Shortly after the worst attacks in Norway since World War II, the Labour Party leader made a deep impression with his vow — reiterated many times since then — that Norway's response to the bloodbath would be "more democracy, more openness and more humanity, but never naivity".
"What Stoltenberg achieved with his well-chosen words was to set the tone for our national reaction after the catastrophe. He contributed to avoiding that the atmosphere became filled with hate and coloured by thirst for revenge," a commentator with Norway's paper of reference, Aftenposten, wrote on Wednesday.
"We can ask ourselves whether the most important thing after July 22nd was not the preservation of what we have. For we have for many years been able to enjoy living in an all in all well-functioning democracy, with more openness and freedom of speech than most other countries in the world," he said.
Besides a few minor measures like legal amendment proposals and hiked protection for high-level politicians and seats of power, Norway has not noticeably increased security or limited public access since the attacks.
One can for instance still sometimes spot cars parked right outside the entrance to parliament.
"Norway has not changed," said Trond Henry Blattmann, who heads a support group for the victims' families and who himself lost a son on Utøya.

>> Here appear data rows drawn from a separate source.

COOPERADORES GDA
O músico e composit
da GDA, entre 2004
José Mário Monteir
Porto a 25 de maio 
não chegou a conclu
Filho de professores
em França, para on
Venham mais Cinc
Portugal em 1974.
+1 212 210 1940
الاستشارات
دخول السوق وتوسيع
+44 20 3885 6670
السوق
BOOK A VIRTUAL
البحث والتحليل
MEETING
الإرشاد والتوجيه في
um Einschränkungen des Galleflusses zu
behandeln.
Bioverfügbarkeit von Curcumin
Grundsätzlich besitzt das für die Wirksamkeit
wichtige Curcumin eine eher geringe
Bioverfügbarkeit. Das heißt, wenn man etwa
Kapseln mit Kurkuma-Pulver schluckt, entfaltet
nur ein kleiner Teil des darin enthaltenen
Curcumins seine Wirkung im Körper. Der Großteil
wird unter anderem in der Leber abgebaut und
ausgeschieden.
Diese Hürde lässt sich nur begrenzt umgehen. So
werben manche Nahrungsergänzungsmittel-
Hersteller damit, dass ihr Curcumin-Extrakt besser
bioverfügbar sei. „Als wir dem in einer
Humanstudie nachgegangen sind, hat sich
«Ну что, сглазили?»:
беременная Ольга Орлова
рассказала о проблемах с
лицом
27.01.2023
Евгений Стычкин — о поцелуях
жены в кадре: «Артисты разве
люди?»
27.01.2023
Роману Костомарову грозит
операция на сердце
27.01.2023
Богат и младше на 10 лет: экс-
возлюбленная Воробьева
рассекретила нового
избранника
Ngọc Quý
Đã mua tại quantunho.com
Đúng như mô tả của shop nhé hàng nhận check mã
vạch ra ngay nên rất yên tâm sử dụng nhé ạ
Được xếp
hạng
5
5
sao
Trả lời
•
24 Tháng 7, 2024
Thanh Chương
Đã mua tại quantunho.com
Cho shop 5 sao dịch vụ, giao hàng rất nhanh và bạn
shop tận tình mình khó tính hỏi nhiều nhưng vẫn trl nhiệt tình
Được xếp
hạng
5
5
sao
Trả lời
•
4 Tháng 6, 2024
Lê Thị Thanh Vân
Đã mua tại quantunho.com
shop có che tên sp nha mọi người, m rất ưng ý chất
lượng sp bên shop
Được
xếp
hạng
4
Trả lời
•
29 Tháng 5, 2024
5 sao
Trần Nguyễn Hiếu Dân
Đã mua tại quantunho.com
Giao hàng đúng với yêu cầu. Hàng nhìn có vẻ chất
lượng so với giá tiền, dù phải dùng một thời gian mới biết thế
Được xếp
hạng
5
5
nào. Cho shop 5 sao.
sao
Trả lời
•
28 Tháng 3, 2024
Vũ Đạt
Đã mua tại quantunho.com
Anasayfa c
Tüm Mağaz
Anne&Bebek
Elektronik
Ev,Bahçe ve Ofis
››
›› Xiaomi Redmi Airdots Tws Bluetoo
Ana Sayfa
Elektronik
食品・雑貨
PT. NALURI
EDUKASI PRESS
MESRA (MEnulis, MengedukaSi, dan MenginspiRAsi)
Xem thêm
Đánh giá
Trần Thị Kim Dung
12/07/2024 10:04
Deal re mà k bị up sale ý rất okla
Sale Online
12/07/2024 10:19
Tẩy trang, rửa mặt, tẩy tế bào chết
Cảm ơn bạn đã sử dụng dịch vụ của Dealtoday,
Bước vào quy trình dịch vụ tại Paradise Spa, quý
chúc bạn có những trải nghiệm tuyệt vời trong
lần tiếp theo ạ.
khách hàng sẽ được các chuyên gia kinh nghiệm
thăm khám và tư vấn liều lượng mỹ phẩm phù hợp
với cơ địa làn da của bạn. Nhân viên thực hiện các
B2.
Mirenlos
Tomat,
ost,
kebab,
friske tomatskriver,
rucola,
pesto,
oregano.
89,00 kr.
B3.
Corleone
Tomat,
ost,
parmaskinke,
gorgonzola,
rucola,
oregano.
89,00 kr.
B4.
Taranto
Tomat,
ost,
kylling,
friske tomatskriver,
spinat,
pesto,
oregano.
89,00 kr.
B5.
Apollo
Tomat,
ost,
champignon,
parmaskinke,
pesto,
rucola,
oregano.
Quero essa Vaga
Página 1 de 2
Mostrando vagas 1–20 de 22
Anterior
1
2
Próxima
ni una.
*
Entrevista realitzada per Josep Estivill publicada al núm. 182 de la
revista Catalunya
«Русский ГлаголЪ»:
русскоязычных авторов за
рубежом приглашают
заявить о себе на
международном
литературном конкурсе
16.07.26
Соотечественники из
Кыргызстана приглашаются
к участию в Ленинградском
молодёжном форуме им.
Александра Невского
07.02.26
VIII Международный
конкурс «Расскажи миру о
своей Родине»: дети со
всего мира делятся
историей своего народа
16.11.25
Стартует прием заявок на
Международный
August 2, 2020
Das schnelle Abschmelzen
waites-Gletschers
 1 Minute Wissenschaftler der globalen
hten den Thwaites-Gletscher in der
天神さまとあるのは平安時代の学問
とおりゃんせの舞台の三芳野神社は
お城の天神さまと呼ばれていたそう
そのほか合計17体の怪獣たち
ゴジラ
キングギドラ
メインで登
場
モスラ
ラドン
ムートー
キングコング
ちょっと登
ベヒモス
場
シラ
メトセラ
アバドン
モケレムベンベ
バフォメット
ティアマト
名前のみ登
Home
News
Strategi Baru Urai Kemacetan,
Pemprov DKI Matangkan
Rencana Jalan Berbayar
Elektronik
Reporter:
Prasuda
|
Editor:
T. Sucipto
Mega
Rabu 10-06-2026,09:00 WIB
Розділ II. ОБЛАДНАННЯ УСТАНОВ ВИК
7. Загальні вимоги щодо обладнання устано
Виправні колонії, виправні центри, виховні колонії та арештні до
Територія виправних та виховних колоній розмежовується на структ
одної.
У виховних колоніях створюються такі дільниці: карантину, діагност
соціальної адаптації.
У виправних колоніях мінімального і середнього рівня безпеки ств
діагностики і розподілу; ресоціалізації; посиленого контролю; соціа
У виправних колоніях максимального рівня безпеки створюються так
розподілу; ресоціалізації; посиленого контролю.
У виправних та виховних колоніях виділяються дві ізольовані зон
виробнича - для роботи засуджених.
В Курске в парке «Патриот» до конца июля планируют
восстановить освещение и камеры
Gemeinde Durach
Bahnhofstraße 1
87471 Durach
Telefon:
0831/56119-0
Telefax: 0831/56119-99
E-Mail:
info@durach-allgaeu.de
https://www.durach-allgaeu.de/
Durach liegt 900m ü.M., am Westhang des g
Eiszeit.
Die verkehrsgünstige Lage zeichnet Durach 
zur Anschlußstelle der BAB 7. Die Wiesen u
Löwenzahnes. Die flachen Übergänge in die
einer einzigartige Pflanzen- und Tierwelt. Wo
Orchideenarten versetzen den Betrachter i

"We can in any case never build fences high enough to protect us completely," he told AFP, but added that he nonetheless hoped a commission created by the government last year to draw lessons from the massacre would inspire some changes, "like improved online surveillance and better surveillance of the extreme right to prevent future attacks".
The July 22 commission is scheduled to present its conclusion on August 13th.
Among the survivors of the island massacre, opinions differ.
"What has changed in Norway? Not enough," said Tore Sinding Bekkedal, expressing disgust at the virulence of some of the reactions to a group of Roma camped out in the heart of the Norwegian capital who have been the subject of heated debate in recent weeks.
"These opinions should be met with a much harsher response," he told AFP.
Bjørn Ihler, another survivor of the shooting massacre, meanwhile insisted that extremists must be permitted to express their ideas freely to avoid the creation of underground enclaves.
"After the attacks, we promised more openness. Everyone must therefore be allowed to express their opinions, regardless of how extreme they are. People who are critical of immigration must be permitted to say so without being associated with July 22nd," he told AFP.
Breivik, whose 10-week trial ended last month, is meanwhile awaiting his verdict.
While there is no doubt he carried out the attacks, the five Oslo court judges must rule on whether the 33-year-old should be considered criminally sane and sentenced to prison, as requested by his defence, or instead follow the prosecution's line and send him to a closed psychiatric ward.
His verdict should be announced on August 24th.